If I decided to the painting challenge some of the army wil on there,so look out on there as well









Im not that great of a painter so went for a easy scheme of krone red ands creaming skull if you have any thing to ask or want to give me some advise just let me know.


----------



## revilo44 (Sep 17, 2010)

No replies, well I'm going to do an update anyway 
So over the weekend I got most of my tactical marines done.only toke one photo.










Stay tune folks


----------



## Jacobite (Jan 26, 2007)

Hey revilo

Its a good color scheme and its nice to see you have gone down the DIY route. I'm no expert on lists but it seems to be a good mix of CC and shooting but still flavorful with the BA gene seed in mind.

Quick question - whats the thought behind having the Dread in a pod? Surely it would be better to put it in the SR with either the DC or AM and have the Tacticals in the DP maybe?

I like the mixed shoulder pads you have used on the meltagunner. Have you though about what you will do for basing?


----------



## shaantitus (Aug 3, 2009)

There are others that might argue with me but the one thing that has improved my painting is washes. The ability to put some shading in the hollows of a model really helps show the detail and give it a more realistic look. Get a piece of a model like an arm that you are not going to use, give it a coat of the screaming skull you have used and then hit it with one of the brown washes, agrax earthshade, ogryn flesh or something like that and see if you like the effect. I found they worked wonders for me.


----------



## Jacobite (Jan 26, 2007)

shaantitus said:


> There are others that might argue with me but the one thing that has improved my painting is washes. The ability to put some shading in the hollows of a model really helps show the detail and give it a more realistic look. Get a piece of a model like an arm that you are not going to use, give it a coat of the screaming skull you have used and then hit it with one of the brown washes, agrax earthshade, ogryn flesh or something like that and see if you like the effect. I found they worked wonders for me.


What shaan said, washes really helped me out as well. I love the things!


----------



## Magpie_Oz (Jan 16, 2012)

Definitely washes,they make a big difference.

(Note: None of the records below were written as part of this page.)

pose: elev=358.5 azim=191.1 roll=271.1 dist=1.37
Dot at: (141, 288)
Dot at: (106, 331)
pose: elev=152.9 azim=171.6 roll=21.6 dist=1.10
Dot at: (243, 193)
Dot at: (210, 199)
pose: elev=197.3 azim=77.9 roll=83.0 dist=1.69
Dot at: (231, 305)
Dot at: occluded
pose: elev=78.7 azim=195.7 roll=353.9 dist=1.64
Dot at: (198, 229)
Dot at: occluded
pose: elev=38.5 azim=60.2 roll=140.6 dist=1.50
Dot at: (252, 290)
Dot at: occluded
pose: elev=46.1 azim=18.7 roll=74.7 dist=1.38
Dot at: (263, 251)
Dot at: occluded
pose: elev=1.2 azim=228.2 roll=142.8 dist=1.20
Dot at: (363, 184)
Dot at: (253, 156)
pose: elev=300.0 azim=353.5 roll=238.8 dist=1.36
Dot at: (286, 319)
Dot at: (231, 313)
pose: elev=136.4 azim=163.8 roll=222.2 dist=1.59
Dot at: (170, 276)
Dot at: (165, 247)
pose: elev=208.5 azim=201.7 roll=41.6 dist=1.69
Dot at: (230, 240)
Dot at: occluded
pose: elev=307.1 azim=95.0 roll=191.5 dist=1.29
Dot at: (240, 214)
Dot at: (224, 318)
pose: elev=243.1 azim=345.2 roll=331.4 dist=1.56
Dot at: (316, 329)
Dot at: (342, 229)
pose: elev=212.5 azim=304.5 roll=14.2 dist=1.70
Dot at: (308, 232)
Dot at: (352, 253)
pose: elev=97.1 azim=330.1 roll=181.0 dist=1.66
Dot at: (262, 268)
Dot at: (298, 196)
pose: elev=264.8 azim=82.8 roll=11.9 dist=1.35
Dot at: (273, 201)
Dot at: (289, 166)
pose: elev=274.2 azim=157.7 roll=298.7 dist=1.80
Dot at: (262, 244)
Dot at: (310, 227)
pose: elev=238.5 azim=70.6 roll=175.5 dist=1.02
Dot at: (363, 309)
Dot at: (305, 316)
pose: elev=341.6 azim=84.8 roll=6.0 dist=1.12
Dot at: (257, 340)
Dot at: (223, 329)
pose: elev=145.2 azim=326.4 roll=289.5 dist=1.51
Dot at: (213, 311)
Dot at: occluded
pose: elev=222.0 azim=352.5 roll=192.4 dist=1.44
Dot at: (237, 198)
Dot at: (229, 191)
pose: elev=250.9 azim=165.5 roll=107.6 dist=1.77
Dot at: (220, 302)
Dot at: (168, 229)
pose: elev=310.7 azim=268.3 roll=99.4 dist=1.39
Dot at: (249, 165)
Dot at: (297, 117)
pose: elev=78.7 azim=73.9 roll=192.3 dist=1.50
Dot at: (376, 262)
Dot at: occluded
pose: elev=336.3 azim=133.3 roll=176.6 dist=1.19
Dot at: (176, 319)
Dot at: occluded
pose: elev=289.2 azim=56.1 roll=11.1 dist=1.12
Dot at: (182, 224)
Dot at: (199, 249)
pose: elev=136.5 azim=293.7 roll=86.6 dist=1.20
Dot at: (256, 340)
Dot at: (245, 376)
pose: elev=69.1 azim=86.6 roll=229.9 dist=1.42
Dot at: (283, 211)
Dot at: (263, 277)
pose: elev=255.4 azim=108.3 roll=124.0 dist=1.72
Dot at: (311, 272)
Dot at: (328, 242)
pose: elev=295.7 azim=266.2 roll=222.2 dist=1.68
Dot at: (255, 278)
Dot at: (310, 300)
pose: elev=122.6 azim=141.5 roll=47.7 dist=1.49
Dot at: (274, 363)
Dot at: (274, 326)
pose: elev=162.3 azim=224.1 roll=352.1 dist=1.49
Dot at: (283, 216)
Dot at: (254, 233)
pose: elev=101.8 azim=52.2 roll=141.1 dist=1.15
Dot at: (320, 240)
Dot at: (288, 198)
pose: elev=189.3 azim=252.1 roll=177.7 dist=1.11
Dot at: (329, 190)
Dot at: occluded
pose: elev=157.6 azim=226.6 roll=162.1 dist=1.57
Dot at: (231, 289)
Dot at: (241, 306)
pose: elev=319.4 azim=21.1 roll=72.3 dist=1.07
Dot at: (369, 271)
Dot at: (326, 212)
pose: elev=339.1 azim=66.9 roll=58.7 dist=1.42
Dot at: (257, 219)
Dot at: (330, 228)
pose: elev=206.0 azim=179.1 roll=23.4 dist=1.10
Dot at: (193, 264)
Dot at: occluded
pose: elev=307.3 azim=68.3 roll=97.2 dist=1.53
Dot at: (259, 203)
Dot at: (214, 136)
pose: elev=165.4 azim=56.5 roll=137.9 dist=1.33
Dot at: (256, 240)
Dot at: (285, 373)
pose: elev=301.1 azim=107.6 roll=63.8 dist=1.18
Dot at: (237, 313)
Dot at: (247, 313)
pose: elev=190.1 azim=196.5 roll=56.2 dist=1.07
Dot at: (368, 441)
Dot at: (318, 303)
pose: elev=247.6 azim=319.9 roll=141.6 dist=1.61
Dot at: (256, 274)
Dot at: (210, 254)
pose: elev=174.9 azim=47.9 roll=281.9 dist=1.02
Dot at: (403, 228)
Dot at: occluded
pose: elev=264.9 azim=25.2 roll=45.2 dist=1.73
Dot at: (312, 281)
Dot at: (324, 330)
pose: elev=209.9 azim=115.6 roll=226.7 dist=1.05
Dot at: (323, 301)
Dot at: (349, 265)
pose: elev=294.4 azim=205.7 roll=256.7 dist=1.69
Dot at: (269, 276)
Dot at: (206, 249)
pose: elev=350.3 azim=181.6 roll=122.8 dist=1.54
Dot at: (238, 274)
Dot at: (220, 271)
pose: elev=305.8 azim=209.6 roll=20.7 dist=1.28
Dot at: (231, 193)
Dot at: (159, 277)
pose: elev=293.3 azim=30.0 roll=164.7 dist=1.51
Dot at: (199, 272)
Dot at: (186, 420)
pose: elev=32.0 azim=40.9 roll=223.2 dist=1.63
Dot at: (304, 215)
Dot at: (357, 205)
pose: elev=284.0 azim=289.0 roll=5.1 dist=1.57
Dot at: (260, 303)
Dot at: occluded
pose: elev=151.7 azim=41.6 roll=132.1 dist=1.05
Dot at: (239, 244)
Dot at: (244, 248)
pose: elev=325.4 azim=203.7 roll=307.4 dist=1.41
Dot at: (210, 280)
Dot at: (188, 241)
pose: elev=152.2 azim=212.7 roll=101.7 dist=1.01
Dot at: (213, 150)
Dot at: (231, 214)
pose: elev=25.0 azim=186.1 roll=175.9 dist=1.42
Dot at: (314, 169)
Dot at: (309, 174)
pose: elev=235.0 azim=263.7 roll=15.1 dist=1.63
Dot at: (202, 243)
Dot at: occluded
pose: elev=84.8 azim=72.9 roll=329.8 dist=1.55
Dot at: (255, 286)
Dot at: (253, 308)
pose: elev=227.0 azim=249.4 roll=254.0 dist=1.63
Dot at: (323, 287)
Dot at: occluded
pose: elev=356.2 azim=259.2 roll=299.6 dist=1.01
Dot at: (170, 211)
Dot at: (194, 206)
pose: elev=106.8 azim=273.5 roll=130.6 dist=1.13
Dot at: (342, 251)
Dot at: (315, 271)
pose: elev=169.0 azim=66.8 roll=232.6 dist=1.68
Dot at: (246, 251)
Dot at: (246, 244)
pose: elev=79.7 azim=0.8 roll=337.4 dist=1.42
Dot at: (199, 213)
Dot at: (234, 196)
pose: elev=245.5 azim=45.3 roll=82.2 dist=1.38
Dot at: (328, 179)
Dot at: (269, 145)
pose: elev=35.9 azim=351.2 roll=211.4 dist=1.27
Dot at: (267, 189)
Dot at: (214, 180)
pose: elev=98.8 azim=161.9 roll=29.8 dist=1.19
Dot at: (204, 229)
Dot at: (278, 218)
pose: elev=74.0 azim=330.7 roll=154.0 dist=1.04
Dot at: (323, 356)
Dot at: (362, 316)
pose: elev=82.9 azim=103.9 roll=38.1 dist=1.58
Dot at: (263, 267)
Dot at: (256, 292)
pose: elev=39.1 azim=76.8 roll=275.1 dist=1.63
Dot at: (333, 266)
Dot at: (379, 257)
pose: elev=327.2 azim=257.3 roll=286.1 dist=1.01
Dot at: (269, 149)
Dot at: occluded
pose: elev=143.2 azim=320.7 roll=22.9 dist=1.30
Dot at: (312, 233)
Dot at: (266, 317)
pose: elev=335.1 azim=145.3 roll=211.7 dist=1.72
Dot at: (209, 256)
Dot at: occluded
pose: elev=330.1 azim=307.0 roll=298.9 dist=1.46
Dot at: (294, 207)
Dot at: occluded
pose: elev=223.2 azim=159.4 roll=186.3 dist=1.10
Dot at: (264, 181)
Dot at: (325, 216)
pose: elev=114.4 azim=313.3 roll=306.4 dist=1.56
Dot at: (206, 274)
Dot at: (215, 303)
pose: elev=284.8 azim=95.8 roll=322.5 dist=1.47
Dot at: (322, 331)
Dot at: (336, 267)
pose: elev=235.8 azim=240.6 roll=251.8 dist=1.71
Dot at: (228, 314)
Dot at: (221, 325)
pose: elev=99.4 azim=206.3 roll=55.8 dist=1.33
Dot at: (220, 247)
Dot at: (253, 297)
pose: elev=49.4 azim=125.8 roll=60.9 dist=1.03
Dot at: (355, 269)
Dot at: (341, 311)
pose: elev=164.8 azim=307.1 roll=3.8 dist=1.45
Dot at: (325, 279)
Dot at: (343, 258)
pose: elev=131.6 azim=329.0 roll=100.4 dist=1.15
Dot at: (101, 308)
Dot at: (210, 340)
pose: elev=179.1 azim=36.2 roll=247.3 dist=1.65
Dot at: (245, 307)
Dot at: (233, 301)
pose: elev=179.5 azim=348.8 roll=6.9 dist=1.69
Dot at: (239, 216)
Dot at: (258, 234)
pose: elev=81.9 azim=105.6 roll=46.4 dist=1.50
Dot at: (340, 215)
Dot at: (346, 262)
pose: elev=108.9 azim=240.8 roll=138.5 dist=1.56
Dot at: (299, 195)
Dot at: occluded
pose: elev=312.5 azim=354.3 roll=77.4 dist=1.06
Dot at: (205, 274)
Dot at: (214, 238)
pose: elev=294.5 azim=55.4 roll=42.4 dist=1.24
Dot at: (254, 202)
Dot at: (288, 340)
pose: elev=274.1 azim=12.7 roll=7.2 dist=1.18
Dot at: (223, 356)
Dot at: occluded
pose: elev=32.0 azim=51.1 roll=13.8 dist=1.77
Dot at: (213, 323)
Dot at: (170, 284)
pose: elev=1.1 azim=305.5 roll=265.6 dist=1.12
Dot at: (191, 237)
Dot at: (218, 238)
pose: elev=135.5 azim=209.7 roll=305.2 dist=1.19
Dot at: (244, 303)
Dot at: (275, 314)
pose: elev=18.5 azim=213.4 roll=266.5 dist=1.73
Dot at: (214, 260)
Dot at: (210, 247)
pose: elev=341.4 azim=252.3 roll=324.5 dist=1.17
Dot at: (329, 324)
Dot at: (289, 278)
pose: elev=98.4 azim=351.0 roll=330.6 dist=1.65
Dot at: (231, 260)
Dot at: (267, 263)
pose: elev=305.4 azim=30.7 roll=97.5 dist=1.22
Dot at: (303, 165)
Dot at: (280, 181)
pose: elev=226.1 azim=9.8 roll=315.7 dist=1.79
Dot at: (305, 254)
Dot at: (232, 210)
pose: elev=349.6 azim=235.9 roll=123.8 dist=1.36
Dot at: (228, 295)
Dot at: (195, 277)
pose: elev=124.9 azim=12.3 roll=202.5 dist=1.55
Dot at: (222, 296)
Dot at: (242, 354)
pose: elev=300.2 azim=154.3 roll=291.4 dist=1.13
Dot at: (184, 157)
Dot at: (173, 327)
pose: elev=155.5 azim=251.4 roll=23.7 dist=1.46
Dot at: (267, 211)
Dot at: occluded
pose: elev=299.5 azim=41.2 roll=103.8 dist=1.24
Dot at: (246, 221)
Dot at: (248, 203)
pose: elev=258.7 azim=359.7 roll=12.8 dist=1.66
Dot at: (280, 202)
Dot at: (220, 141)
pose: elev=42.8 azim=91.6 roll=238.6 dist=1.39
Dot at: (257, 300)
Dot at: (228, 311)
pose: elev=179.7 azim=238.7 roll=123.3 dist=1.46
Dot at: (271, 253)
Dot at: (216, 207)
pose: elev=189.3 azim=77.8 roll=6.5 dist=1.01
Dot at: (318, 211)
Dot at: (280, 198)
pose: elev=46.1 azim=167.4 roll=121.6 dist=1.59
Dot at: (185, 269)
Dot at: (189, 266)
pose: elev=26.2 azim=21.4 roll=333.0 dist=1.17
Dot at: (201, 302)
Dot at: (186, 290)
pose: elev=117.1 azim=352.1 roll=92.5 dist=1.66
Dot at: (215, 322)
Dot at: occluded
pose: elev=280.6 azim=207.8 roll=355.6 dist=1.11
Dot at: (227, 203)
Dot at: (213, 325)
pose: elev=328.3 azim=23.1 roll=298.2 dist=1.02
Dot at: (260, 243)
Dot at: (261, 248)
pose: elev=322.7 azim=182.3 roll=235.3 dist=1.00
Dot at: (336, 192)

Brave choice going with white, it is a hard colour to get right but you're doing a pretty good job so far. 

Also I'd add a little bit of black here and there as it makes a great contrast, maybe black weapons ?


----------



## JAMOB (Dec 30, 2010)

Really fascinating color scheme. I would agree with the idea of contrast: you might want to keep the helmets red/yellow respectively and then make maybe the shoulder pads, or as magpie said the guns black.


----------



## Ring Master "Honka" (Oct 31, 2011)

im not very good at painting either im what you class as a lazy paint if the model looks good from a distance then its good to me. 
i agree with the others though simple wash would do you the world of good and if you really want to make them pop a little more once youe washed them and they have dried just go back with a little of the original paint and go over some of higher areas.


----------



## revilo44 (Sep 17, 2010)

Jacobite said:


> Hey revilo
> 
> Its a good color scheme and its nice to see you have gone down the DIY route. I'm no expert on lists but it seems to be a good mix of CC and shooting but still flavorful with the BA gene seed in mind.
> 
> ...


I was thinking about doing a desert bases.I do run my dred in the pod. I have forgot to mention I've got another dred for 2000points which will be stormravened 



shaantitus said:


> There are others that might argue with me but the one thing that has improved my painting is washes. The ability to put some shading in the hollows of a model really helps show the detail and give it a more realistic look. Get a piece of a model like an arm that you are not going to use, give it a coat of the screaming skull you have used and then hit it with one of the brown washes, agrax earthshade, ogryn flesh or something like that and see if you like the effect. I found they worked wonders for me.


I will try that thanks 


Jacobite said:


> What shaan said, washes really helped me out as well. I love the things!





Magpie_Oz said:


> Definitely washes,they make a big difference.
> 
> Brave choice going with white, it is a hard colour to get right but you're doing a pretty good job so far.
> Thanks I though it was cream colour.i thought of the colour scheme before the new paint range came out.
> ...


I will give that go 



JAMOB said:


> Really fascinating color scheme. I would agree with the idea of contrast: you might want to keep the helmets red/yellow respectively and then make maybe the shoulder pads, or as magpie said the guns black.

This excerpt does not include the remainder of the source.